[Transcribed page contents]
◇ ◇ ◇ ◇ ◇
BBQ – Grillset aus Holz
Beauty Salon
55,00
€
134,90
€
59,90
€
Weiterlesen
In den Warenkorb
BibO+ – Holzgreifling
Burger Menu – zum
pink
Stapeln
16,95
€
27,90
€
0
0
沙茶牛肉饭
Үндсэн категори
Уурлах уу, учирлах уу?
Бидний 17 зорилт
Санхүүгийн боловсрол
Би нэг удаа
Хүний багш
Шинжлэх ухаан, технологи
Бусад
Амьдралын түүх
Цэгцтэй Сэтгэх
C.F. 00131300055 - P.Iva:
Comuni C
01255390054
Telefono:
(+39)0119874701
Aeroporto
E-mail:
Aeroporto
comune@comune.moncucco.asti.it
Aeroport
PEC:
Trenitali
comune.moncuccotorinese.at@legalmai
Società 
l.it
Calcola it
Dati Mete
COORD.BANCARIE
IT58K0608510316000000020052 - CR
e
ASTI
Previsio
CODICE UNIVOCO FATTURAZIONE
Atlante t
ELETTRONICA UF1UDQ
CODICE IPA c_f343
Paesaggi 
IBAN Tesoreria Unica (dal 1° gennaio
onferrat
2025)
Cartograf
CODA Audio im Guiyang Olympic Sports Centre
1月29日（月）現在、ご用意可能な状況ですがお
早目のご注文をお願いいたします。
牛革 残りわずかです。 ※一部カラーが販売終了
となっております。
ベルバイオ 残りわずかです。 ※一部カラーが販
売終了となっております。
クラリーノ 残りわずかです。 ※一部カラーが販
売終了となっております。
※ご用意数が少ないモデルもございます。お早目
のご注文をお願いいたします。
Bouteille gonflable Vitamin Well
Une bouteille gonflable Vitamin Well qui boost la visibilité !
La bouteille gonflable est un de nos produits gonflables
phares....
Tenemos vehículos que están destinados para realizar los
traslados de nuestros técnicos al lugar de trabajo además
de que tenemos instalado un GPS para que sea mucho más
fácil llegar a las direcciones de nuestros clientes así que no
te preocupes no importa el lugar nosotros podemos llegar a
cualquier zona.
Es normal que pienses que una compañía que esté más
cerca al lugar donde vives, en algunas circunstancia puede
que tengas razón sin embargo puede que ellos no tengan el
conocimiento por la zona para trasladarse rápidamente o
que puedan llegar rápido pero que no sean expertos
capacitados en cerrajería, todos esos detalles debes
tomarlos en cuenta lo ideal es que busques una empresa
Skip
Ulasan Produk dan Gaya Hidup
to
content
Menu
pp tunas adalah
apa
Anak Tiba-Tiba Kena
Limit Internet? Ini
◇ ◇ ◇ ◇ ◇
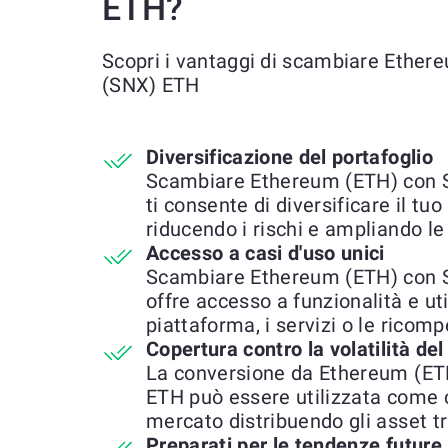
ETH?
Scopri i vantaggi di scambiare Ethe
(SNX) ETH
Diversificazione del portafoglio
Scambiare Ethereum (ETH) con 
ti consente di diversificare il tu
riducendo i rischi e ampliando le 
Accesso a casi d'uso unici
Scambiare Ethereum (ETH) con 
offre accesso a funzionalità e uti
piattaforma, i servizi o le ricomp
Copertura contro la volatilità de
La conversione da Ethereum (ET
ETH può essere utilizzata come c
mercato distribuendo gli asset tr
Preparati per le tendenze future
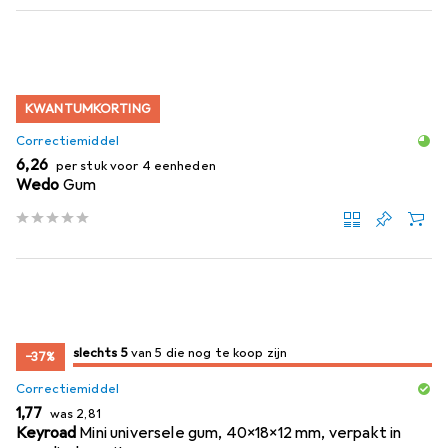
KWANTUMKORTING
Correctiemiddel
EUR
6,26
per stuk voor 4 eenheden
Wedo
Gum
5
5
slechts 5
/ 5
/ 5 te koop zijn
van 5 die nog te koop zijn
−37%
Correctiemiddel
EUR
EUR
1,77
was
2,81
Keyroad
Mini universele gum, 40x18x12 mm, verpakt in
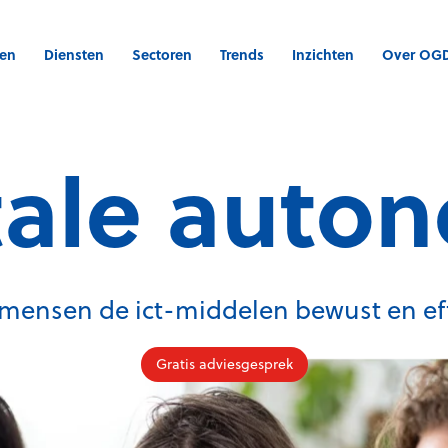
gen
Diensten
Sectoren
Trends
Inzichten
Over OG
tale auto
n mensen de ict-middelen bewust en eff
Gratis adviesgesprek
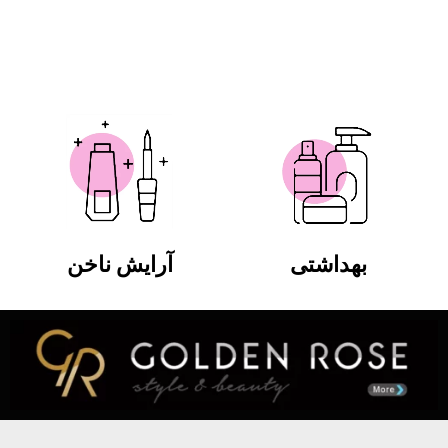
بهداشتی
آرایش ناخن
◇ ◇ ◇ ◇ ◇
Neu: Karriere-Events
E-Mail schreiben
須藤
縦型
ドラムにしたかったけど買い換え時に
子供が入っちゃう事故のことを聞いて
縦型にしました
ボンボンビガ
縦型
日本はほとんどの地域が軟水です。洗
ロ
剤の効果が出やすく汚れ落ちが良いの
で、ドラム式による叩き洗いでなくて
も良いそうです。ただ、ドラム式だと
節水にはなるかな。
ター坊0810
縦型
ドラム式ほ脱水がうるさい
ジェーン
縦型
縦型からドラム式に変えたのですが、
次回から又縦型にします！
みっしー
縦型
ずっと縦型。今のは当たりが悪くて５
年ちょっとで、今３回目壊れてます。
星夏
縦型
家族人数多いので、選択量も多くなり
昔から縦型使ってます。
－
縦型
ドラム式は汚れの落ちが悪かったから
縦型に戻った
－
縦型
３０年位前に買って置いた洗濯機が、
◇ ◇ ◇ ◇ ◇
Search the data above for the word "zona" and report how many lines contain it, with nothing further.

# Solved exercise:
2